■ Provided passage:
Segment Open
07:26:55:WU02:FS01:0x22:Following exception occured: Particle coordinate is nan
07:27:18:WU02:FS01:0x22:Bad State detected... attempting to resume from last good checkpoint. Is your system overclocked?
07:27:18:WU02:FS01:0x22:Following exception occured: Particle coordinate is nan
07:27:42:WU02:FS01:0x22:Bad State detected... attempting to resume from last good checkpoint. Is your system overclocked?
Segment Closed
■ Extracted records:
Segment Open
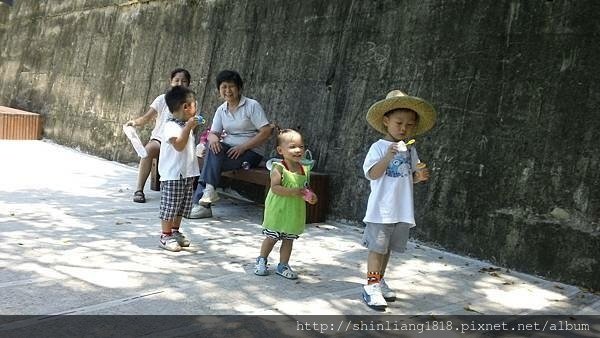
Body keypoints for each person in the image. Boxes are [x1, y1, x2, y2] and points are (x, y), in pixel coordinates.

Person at [361, 89, 437, 310]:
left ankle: (380, 279)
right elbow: (373, 174)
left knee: (387, 249)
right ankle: (371, 286)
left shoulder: (410, 149)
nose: (404, 128)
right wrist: (388, 156)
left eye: (410, 124)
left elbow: (408, 178)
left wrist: (419, 176)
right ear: (386, 121)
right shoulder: (378, 147)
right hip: (381, 210)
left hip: (401, 209)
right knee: (377, 248)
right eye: (399, 122)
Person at [189, 70, 272, 218]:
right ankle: (207, 193)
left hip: (251, 152)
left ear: (239, 88)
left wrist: (243, 147)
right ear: (219, 90)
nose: (228, 90)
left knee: (210, 161)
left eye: (231, 86)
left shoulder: (252, 106)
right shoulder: (221, 110)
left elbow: (266, 132)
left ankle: (202, 204)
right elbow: (214, 133)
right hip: (228, 150)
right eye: (224, 87)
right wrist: (213, 138)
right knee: (212, 148)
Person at [254, 129, 318, 279]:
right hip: (278, 210)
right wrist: (294, 191)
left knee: (289, 239)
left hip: (293, 211)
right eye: (292, 147)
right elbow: (275, 188)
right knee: (272, 237)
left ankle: (283, 265)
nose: (298, 150)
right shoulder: (279, 168)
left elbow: (305, 187)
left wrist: (311, 195)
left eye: (301, 146)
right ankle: (262, 259)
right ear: (280, 150)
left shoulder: (304, 169)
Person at [125, 68, 192, 203]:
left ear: (188, 84)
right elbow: (147, 117)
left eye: (183, 81)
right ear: (171, 82)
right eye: (176, 80)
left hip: (178, 141)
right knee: (148, 151)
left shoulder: (190, 102)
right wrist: (134, 122)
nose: (180, 83)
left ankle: (179, 193)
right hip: (160, 139)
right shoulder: (162, 99)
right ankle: (139, 190)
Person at [157, 86, 200, 252]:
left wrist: (189, 126)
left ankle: (175, 231)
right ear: (186, 107)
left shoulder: (183, 124)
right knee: (170, 206)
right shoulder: (171, 126)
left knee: (181, 206)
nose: (196, 109)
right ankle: (165, 235)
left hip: (187, 173)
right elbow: (179, 146)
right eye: (194, 105)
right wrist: (189, 127)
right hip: (173, 174)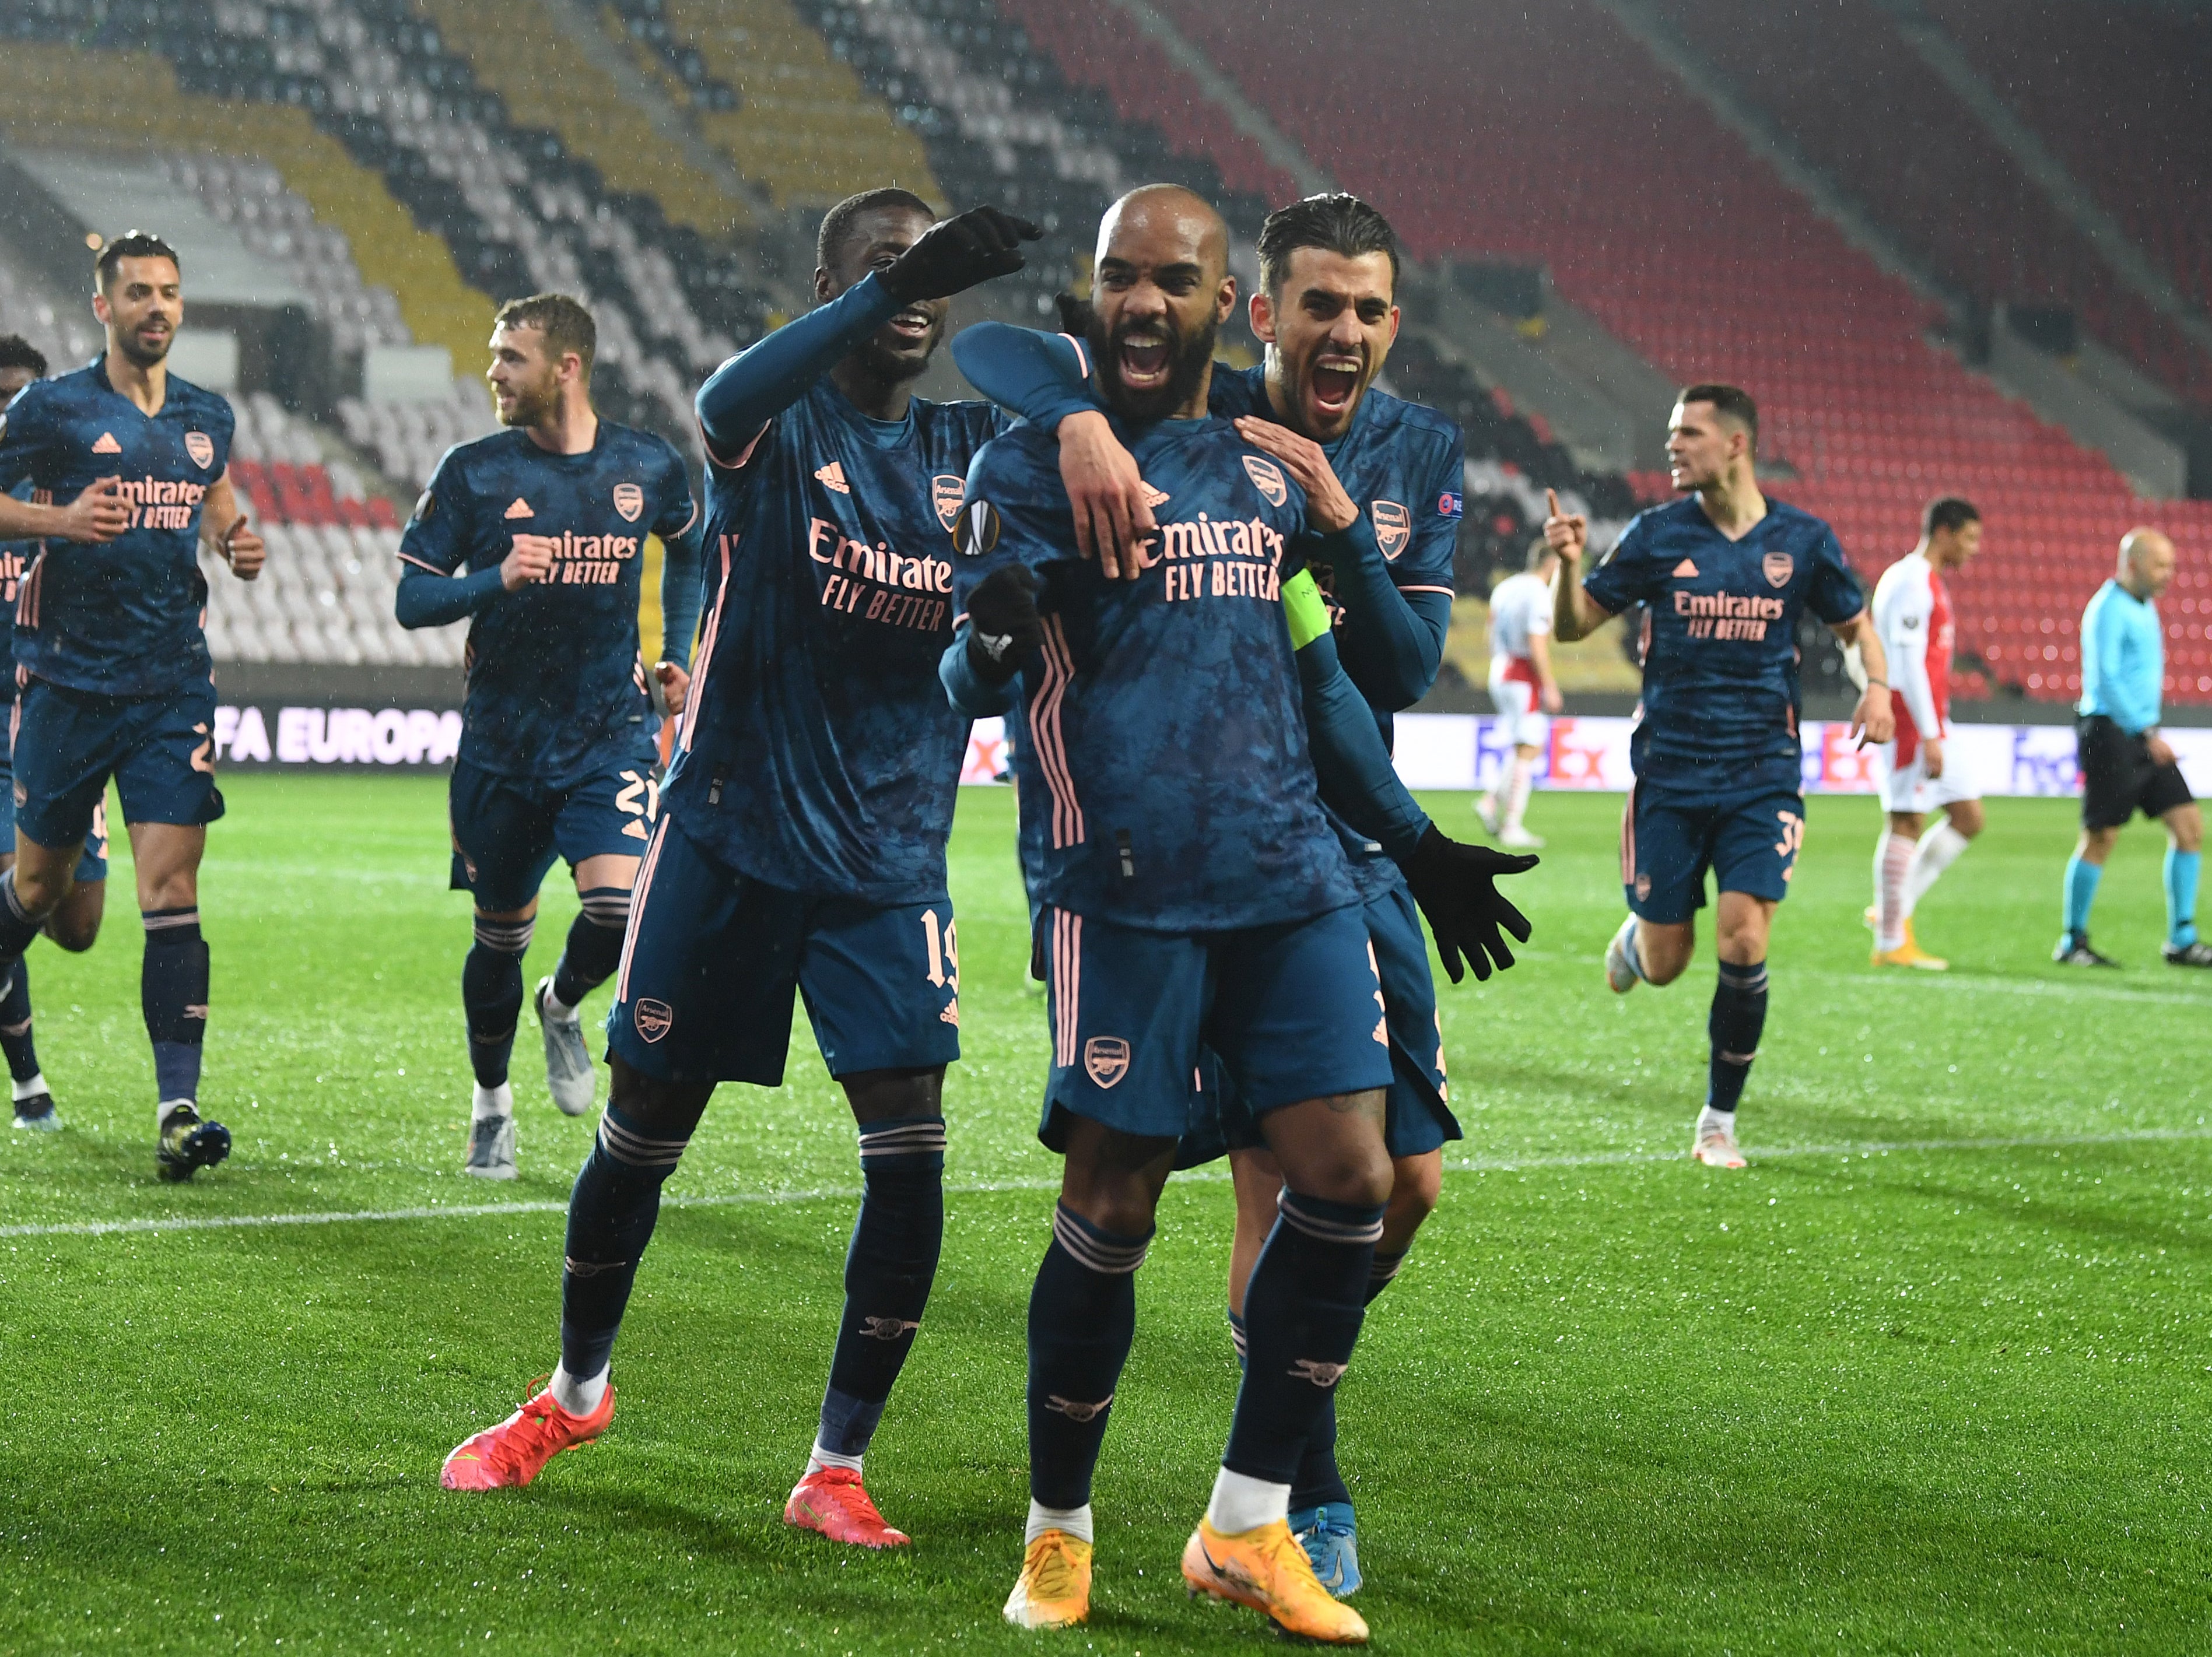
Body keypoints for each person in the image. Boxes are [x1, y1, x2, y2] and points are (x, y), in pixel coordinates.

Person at [439, 194, 1041, 1551]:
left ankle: (835, 1464)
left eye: (929, 267)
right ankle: (572, 1394)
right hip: (725, 837)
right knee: (641, 1133)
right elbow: (723, 394)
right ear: (825, 285)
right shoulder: (776, 427)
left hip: (888, 863)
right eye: (880, 267)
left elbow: (977, 677)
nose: (913, 287)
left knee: (910, 1156)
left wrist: (998, 647)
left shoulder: (974, 453)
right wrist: (876, 294)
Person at [946, 191, 1495, 1603]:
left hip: (1292, 880)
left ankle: (1248, 1523)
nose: (1143, 302)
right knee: (1112, 1208)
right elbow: (968, 666)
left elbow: (1324, 686)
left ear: (1213, 307)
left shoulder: (1270, 469)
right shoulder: (1029, 460)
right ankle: (1055, 1530)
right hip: (1122, 887)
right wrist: (992, 635)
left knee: (1355, 1182)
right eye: (1118, 279)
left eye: (1168, 281)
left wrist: (1412, 843)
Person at [394, 293, 702, 1176]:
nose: (494, 371)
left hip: (608, 733)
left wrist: (673, 654)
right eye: (495, 356)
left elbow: (691, 548)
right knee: (499, 936)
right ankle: (492, 1102)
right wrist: (493, 578)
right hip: (500, 750)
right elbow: (412, 597)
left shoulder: (646, 463)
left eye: (510, 357)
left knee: (619, 906)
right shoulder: (474, 472)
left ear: (567, 366)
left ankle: (563, 1003)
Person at [1548, 385, 1893, 1169]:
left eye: (1689, 433)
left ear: (1736, 444)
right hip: (1669, 773)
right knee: (1669, 963)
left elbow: (1855, 625)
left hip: (1762, 773)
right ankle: (1640, 941)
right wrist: (1568, 569)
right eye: (1671, 432)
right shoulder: (1655, 532)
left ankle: (1717, 1119)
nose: (1673, 446)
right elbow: (1573, 625)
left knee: (1744, 935)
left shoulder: (1801, 539)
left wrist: (1877, 686)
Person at [0, 232, 264, 1179]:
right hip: (67, 683)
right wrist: (60, 521)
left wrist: (236, 538)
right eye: (138, 292)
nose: (158, 306)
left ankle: (177, 1109)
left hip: (169, 687)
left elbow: (216, 495)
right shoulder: (52, 409)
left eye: (170, 292)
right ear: (103, 307)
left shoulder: (206, 416)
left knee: (172, 892)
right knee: (42, 896)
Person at [0, 336, 113, 1131]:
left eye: (18, 397)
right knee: (18, 884)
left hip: (62, 721)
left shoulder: (76, 489)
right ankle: (29, 1080)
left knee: (76, 925)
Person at [2056, 528, 2208, 967]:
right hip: (2109, 733)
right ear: (2133, 563)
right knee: (2101, 836)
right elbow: (2105, 679)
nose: (2168, 576)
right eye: (2161, 566)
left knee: (2188, 827)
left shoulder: (2144, 606)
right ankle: (2072, 941)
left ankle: (2182, 939)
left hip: (2141, 734)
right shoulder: (2107, 609)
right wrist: (2146, 732)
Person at [1867, 497, 1983, 970]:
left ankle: (1891, 912)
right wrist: (1930, 733)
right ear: (1944, 531)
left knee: (1967, 817)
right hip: (1910, 720)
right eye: (1969, 538)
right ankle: (1892, 940)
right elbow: (1907, 663)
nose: (1973, 550)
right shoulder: (1911, 581)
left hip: (1931, 719)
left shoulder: (1925, 581)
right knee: (1906, 822)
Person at [1477, 538, 1562, 849]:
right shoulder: (1538, 593)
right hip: (1522, 673)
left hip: (1500, 667)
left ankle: (1490, 802)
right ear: (1551, 563)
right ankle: (1511, 824)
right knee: (1530, 746)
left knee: (1526, 746)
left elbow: (1489, 629)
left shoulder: (1506, 586)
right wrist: (1550, 684)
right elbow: (1536, 641)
Segment Closed
■ Required actions:
A. According to the error log, what exception occurred each time before the bad state was detected?
B. Pick up the error log right after its last line and add the next few entries.

■ Answers to the exercises:
A. Particle coordinate is nan

B.
07:27:42:WU02:FS01:0x22:Following exception occured: Particle coordinate is nan
07:27:42:WU02:FS01:0x22:ERROR:114: Max Retries Reached
07:27:42:WU02:FS01:0x22:Saving result file ..\logfile_01.txt
07:27:42:WU02:FS01:0x22:Saving result file badstate-0.xml
07:27:42:WU02:FS01:0x22:Saving result file badstate-1.xml
07:27:42:WU02:FS01:0x22:Saving result file badstate-2.xml
07:27:42:WU02:FS01:0x22:Saving result file checkpt.crc
07:27:42:WU02:FS01:0x22:Saving result file science.log
07:27:42:WU02:FS01:0x22:Folding@home Core Shutdown: BAD_WORK_UNIT
07:27:43:WARNING:WU02:FS01:FahCore returned: BAD_WORK_UNIT (114 = 0x72)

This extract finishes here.